Mr Bunthorne sniffed incredulously.

‘About this note which you have produced so opportunely, is the handwriting not familiar to you?’

‘No.’

‘Do you not think it bears a marked resemblance to your own handwriting?’

‘No – I don’t think so.’

‘I put it to you that it is your own handwriting.’

‘No.’

‘I put it to you that, anxious to prove an alibi, you conceived the idea of a fictitious appointment and wrote this note to yourself in order to bear out your statement.’

‘No.’

‘I put it to you that at the time you claim to have been waiting about in Marldon Wood,

you were really in Styles St Mary, in the chemist’s shop, buying strychnine in the name of Alfred Inglethorp.’

‘No – that is a lie.’

That completed Mr Bunthorne’s CE [cross examination]. He sat down and Sir Ernest, rising, announced that his next witness would be M. Hercule Poirot.

Poirot strutted into the witness box like a bantam cock.

The little man was transformed; he was foppishly attired and his face beamed with self confidence and complacency. After a few preliminaries Sir Ernest asked: ‘Having been called in by Mr. Cavendish what was your first procedure?’

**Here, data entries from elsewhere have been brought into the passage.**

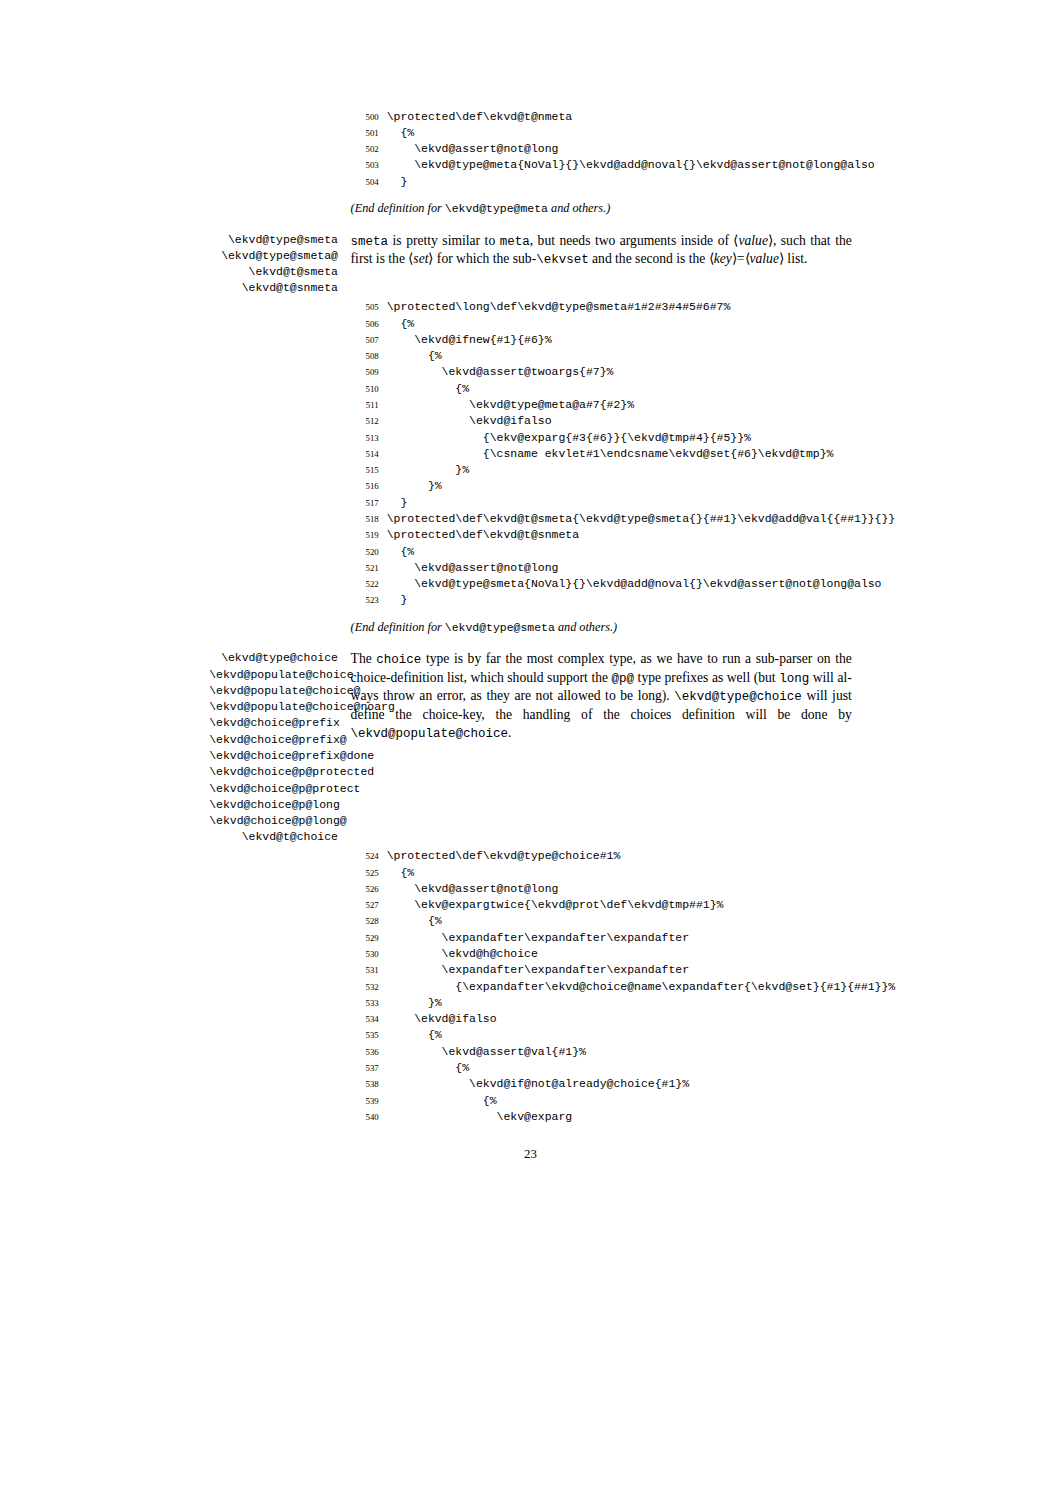500\protected\def\ekvd@t@nmeta
501 {%
502 \ekvd@assert@not@long
503 \ekvd@type@meta{NoVal}{}\ekvd@add@noval{}\ekvd@assert@not@long@also
504 }
(End definition for \ekvd@type@meta and others.)
\ekvd@type@smeta
\ekvd@type@smeta@
\ekvd@t@smeta
\ekvd@t@snmeta
smeta is pretty similar to meta, but needs two arguments inside of ⟨value⟩, such that the first is the ⟨set⟩ for which the sub-\ekvset and the second is the ⟨key⟩=⟨value⟩ list.
505\protected\long\def\ekvd@type@smeta#1#2#3#4#5#6#7%
506 {%
507 \ekvd@ifnew{#1}{#6}%
508 {%
509 \ekvd@assert@twoargs{#7}%
510 {%
511 \ekvd@type@meta@a#7{#2}%
512 \ekvd@ifalso
513 {\ekv@exparg{#3{#6}}{\ekvd@tmp#4}{#5}}%
514 {\csname ekvlet#1\endcsname\ekvd@set{#6}\ekvd@tmp}%
515 }%
516 }%
517 }
518\protected\def\ekvd@t@smeta{\ekvd@type@smeta{}{##1}\ekvd@add@val{{##1}}{}}
519\protected\def\ekvd@t@snmeta
520 {%
521 \ekvd@assert@not@long
522 \ekvd@type@smeta{NoVal}{}\ekvd@add@noval{}\ekvd@assert@not@long@also
523 }
(End definition for \ekvd@type@smeta and others.)
\ekvd@type@choice
\ekvd@populate@choice
\ekvd@populate@choice@
\ekvd@populate@choice@noarg
\ekvd@choice@prefix
\ekvd@choice@prefix@
\ekvd@choice@prefix@done
\ekvd@choice@p@protected
\ekvd@choice@p@protect
\ekvd@choice@p@long
\ekvd@choice@p@long@
\ekvd@t@choice
The choice type is by far the most complex type, as we have to run a sub-parser on the choice-definition list, which should support the @p@ type prefixes as well (but long will always throw an error, as they are not allowed to be long). \ekvd@type@choice will just define the choice-key, the handling of the choices definition will be done by \ekvd@populate@choice.
524\protected\def\ekvd@type@choice#1%
525 {%
526 \ekvd@assert@not@long
527 \ekv@expargtwice{\ekvd@prot\def\ekvd@tmp##1}%
528 {%
529 \expandafter\expandafter\expandafter
530 \ekvd@h@choice
531 \expandafter\expandafter\expandafter
532 {\expandafter\ekvd@choice@name\expandafter{\ekvd@set}{#1}{##1}}%
533 }%
534 \ekvd@ifalso
535 {%
536 \ekvd@assert@val{#1}%
537 {%
538 \ekvd@if@not@already@choice{#1}%
539 {%
540 \ekv@exparg
23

‘I examined Mrs Inglethorp’s bedroom and found certain …?’

‘Will you tell us what these were?’

‘Yes.’

With a flourish Poirot drew out his little notebook.

‘Voila,’ he announced, ‘There were in the room five points of importance.

I discovered, amongst other things, a brown stain on the carpet near the window and a fragment of green material which was caught on the bolt of the communicating door between that room and the room adjoining, which was occupied by Miss Cynthia Paton.’

‘What did you do with the fragment of green material?’

‘I handed it over to the police, who, however, did not consider it of importance.’